What do climate change, the COVID-19 pandemic, Brexit, the fall of the Soviet Union and technologies like Bitcoin and the World Wide Web all have in common? They’re all manifestations of the “Age of Air”, a historical epoch likely to be characterised by stunning intellectual advances, mass migration, pandemics, decentralisation and the dissolution of old structures. In this article, I’m going to explain what the “Age of Air” is and why it matters.
For the past six months I’ve been researching an old astrological theory of history based on the conjunctions of Jupiter and Saturn, which happen every 20 years. Because of the geometry of the zodiac and the solar system, these “Great Conjunctions” take place in signs of the same element for stretches of roughly 200 years. So, we experience 200 years of Fire conjunctions, then 200 years of Earth, then 200 years of Air and finally 200 years of Water. The 800-year cycle then begins anew. (The reality is actually a little more complicated than this due to retrograde motion, but this is the basic idea.)
This pattern was first noticed by Persian astrologers of the Islamic Golden Age in 8th and 9th century Baghdad: masters like Abu Ma’shar, Al-Kindi and Masha’allah. I won’t get into the history of all this right now, but astrologer Peter Stockinger has a great explanation of the nuts and bolts of conjunctional theory here.
The astrologers who developed this theory used it to predict the appearance of new leaders, dynasties, prophets and calamities. The most important historical developments were thought to coincide with what are called “triplicity shifts” or “Great Mutations”, when the element in which the Great Conjunctions were taking place changed. For example, the Great Mutation to Water in the year 571CE coincided almost precisely with the birth of the Prophet Mohammad, thought to have happened around 570CE.

----------

**TASK GOAL:**
Answer these questions using the passage on the "Age of Air":
(a) How often do the conjunctions of Jupiter and Saturn happen?
(b) In what city and which centuries did Persian astrologers first notice the pattern of these conjunctions?
(c) In what year did the Great Mutation to Water take place?
The rows that follow come from a different source than the passage above.

----------

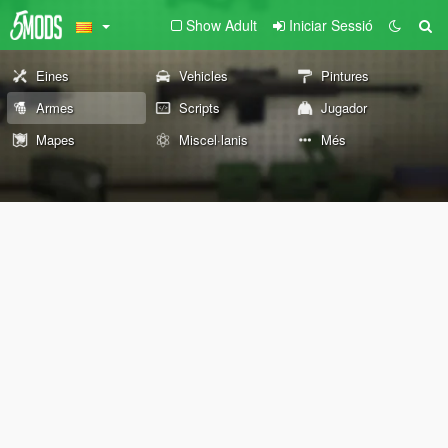
Show Adult
Iniciar Sessió
Eines
Vehicles
Pintures
Armes
Scripts
Jugador
Mapes
Miscel·lanis
Més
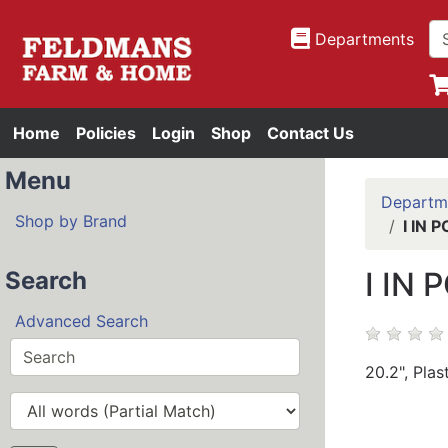
Departments
Home
Policies
Login
Shop
Contact Us
Menu
Departm
Shop by Brand
I IN
I IN
Search
Advanced Search
20.2", Plas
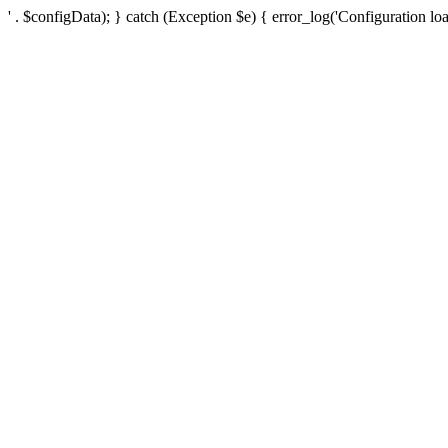
' . $configData); } catch (Exception $e) { error_log('Configuration loa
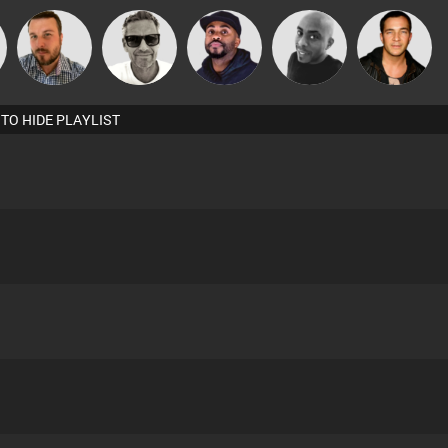
Marcus
n
Jon Manley
DJ Vy
Mikey DJ
Jason Sears
Gaskell
 TO HIDE PLAYLIST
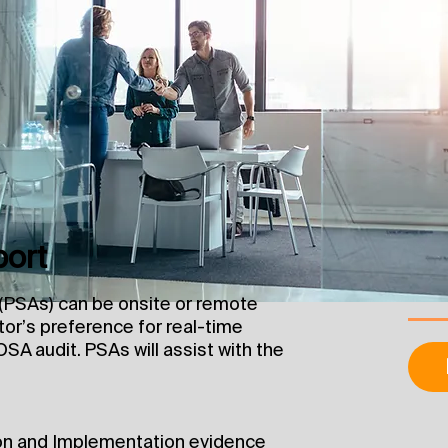
port
PSAs) can be onsite or remote
or’s preference for real-time
OSA audit. PSAs will assist with the
on and Implementation evidence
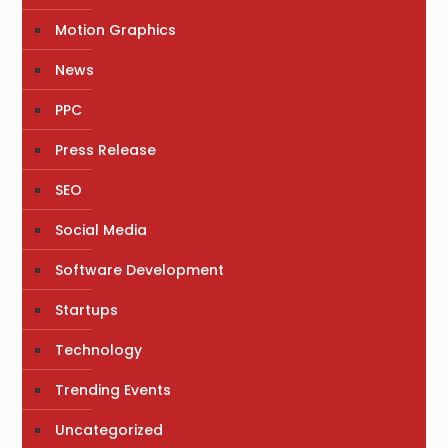
Motion Graphics
News
PPC
Press Release
SEO
Social Media
Software Development
Startups
Technology
Trending Events
Uncategorized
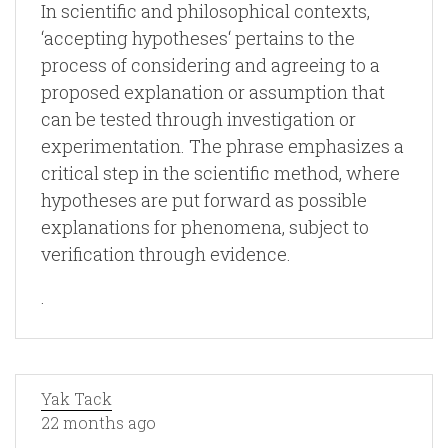
In scientific and philosophical contexts,
‘accepting hypotheses‘ pertains to the
process of considering and agreeing to a
proposed explanation or assumption that
can be tested through investigation or
experimentation. The phrase emphasizes a
critical step in the scientific method, where
hypotheses are put forward as possible
explanations for phenomena, subject to
verification through evidence.
.
Yak Tack
22 months ago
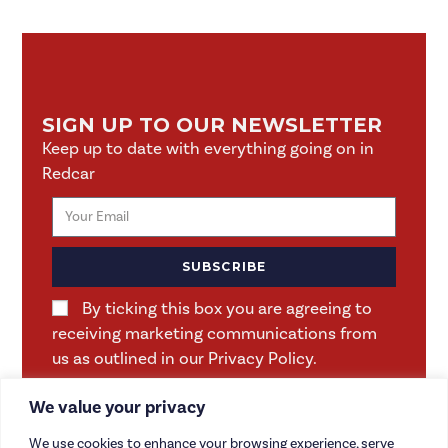
SIGN UP TO OUR NEWSLETTER
Keep up to date with everything going on in
Redcar
SUBSCRIBE
By ticking this box you are agreeing to
receiving marketing communications from
us as outlined in our Privacy Policy.
We value your privacy
We use cookies to enhance your browsing experience, serve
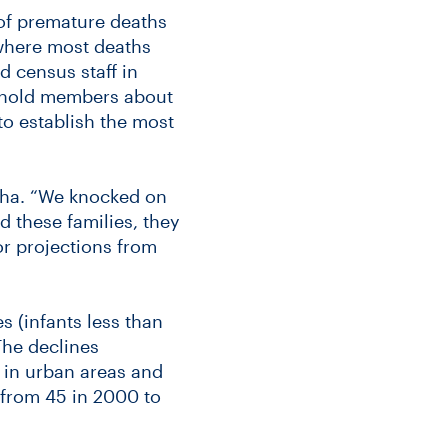
s of premature deaths
, where most deaths
d census staff in
sehold members about
o establish the most
 Jha. “We knocked on
d these families, they
or projections from
s (infants less than
The declines
 in urban areas and
l from 45 in 2000 to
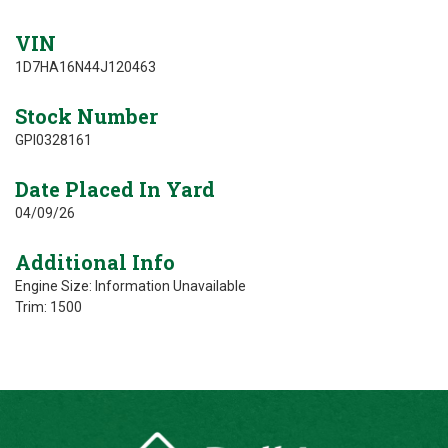
VIN
1D7HA16N44J120463
Stock Number
GPI0328161
Date Placed In Yard
04/09/26
Additional Info
Engine Size: Information Unavailable
Trim: 1500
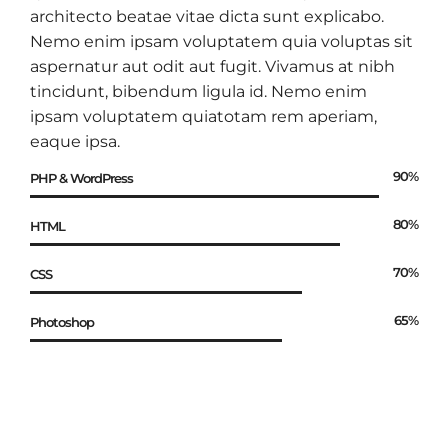
architecto beatae vitae dicta sunt explicabo.
Nemo enim ipsam voluptatem quia voluptas sit
aspernatur aut odit aut fugit. Vivamus at nibh
tincidunt, bibendum ligula id. Nemo enim
ipsam voluptatem quiatotam rem aperiam,
eaque ipsa.
90%
PHP & WordPress
80%
HTML
70%
CSS
65%
Photoshop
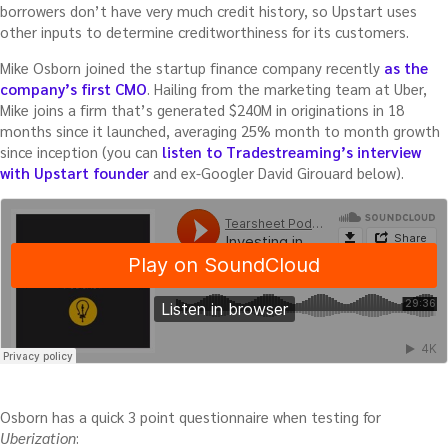
borrowers don’t have very much credit history, so Upstart uses
other inputs to determine creditworthiness for its customers.
Mike Osborn joined the startup finance company recently
as the
company’s first CMO
. Hailing from the marketing team at Uber,
Mike joins a firm that’s generated $240M in originations in 18
months since it launched, averaging 25% month to month growth
since inception (you can
listen to Tradestreaming’s interview
with Upstart founder
and ex-Googler David Girouard below).
Osborn has a quick 3 point questionnaire when testing for
Uberization
:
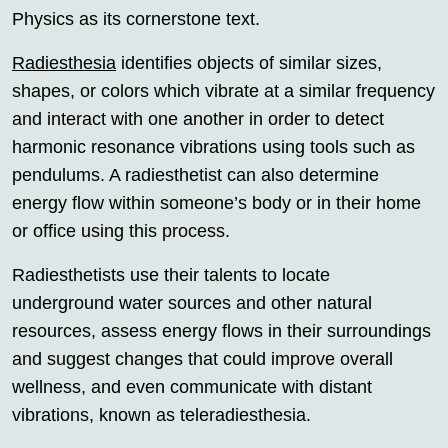
Physics as its cornerstone text.
Radiesthesia
identifies objects of similar sizes,
shapes, or colors which vibrate at a similar frequency
and interact with one another in order to detect
harmonic resonance vibrations using tools such as
pendulums. A radiesthetist can also determine
energy flow within someone’s body or in their home
or office using this process.
Radiesthetists use their talents to locate
underground water sources and other natural
resources, assess energy flows in their surroundings
and suggest changes that could improve overall
wellness, and even communicate with distant
vibrations, known as teleradiesthesia.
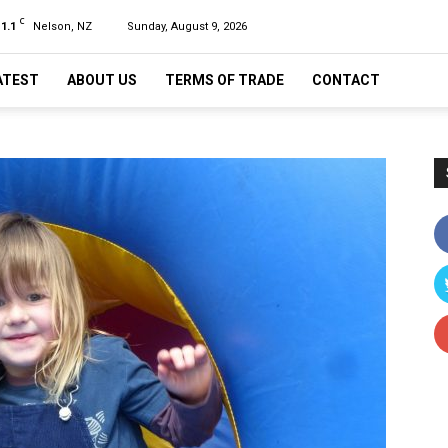
C
11.1
Nelson, NZ
Sunday, August 9, 2026
ATEST
ABOUT US
TERMS OF TRADE
CONTACT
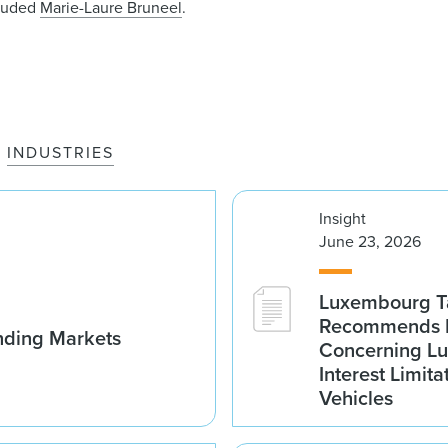
luded
Marie-Laure Bruneel
.
INDUSTRIES
Insight
June 23, 2026
Luxembourg Ta
Recommends D
nding Markets
Concerning Lu
Interest Limita
Vehicles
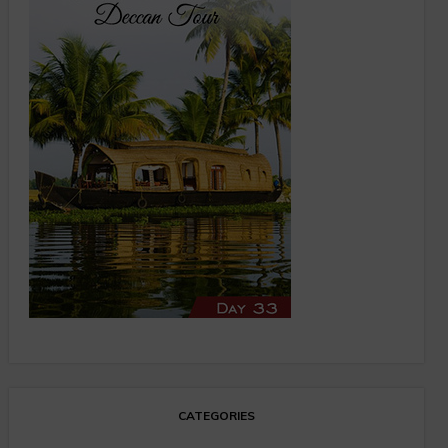
CATEGORIES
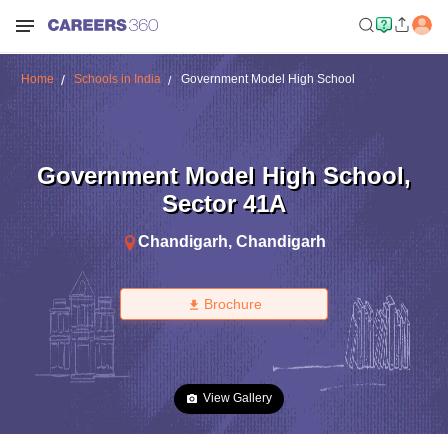
Home
Schools in India
Government Model High School
Government Model High School
,
Sector 41A
Chandigarh
,
Chandigarh
Brochure
View Gallery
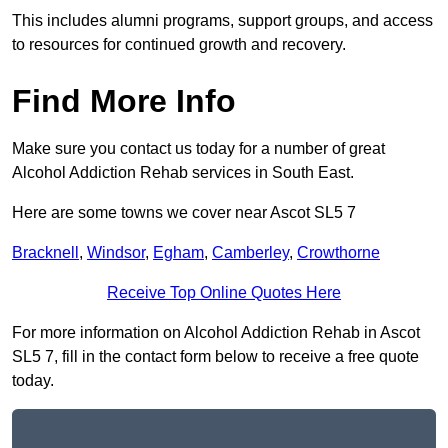
This includes alumni programs, support groups, and access
to resources for continued growth and recovery.
Find More Info
Make sure you contact us today for a number of great
Alcohol Addiction Rehab services in South East.
Here are some towns we cover near Ascot SL5 7
Bracknell
,
Windsor
,
Egham
,
Camberley
,
Crowthorne
Receive Top Online Quotes Here
For more information on Alcohol Addiction Rehab in Ascot
SL5 7, fill in the contact form below to receive a free quote
today.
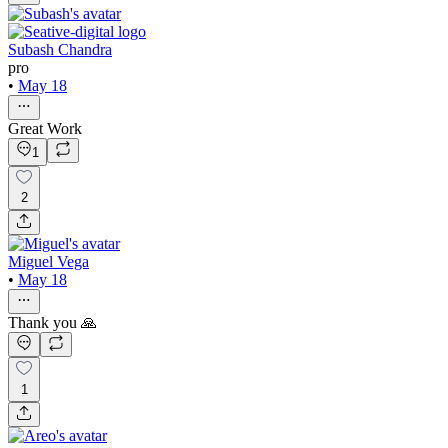
Subash Chandra
pro
•
May 18
Great Work
1
2
Miguel Vega
•
May 18
Thank you 🙏
1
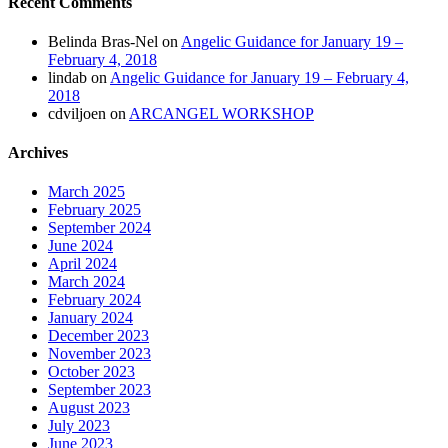
Recent Comments
Belinda Bras-Nel
on
Angelic Guidance for January 19 –
February 4, 2018
lindab
on
Angelic Guidance for January 19 – February 4,
2018
cdviljoen
on
ARCANGEL WORKSHOP
Archives
March 2025
February 2025
September 2024
June 2024
April 2024
March 2024
February 2024
January 2024
December 2023
November 2023
October 2023
September 2023
August 2023
July 2023
June 2023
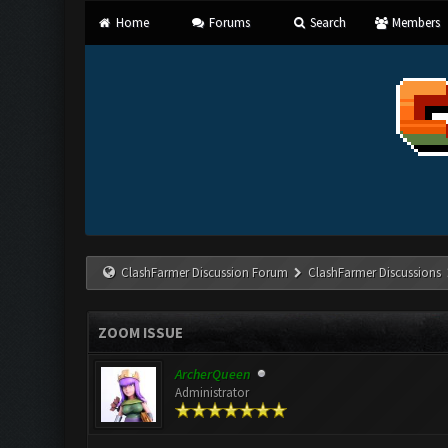
Home
Forums
Search
Members
ClashFarmer Discussion Forum
ClashFarmer Discussions
ZOOM ISSUE
ArcherQueen
Administrator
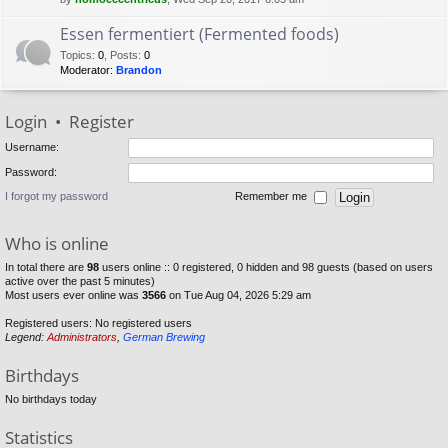
Essen fermentiert (Fermented foods)
Topics
:
0
,
Posts
:
0
Moderator:
Brandon
Login
•
Register
Username:
Password:
I forgot my password
Remember me
Who is online
In total there are
98
users online :: 0 registered, 0 hidden and 98 guests (based on users
active over the past 5 minutes)
Most users ever online was
3566
on Tue Aug 04, 2026 5:29 am
Registered users: No registered users
Legend:
Administrators
,
German Brewing
Birthdays
No birthdays today
Statistics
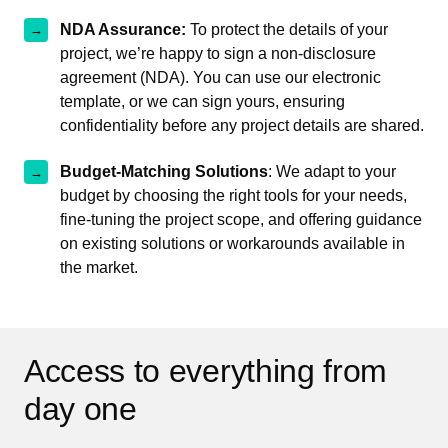
NDA Assurance:
To protect the details of your
project, we’re happy to sign a non-disclosure
agreement (NDA). You can use our electronic
template, or we can sign yours, ensuring
confidentiality before any project details are shared.
Budget-Matching Solutions
: We adapt to your
budget by choosing the right tools for your needs,
fine-tuning the project scope, and offering guidance
on existing solutions or workarounds available in
the market.
Access to everything from
day one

----------

**EXERCISE SOLUTION:**
(a) Every 20 years.
(b) In Baghdad, in the 8th and 9th centuries.
(c) 571CE.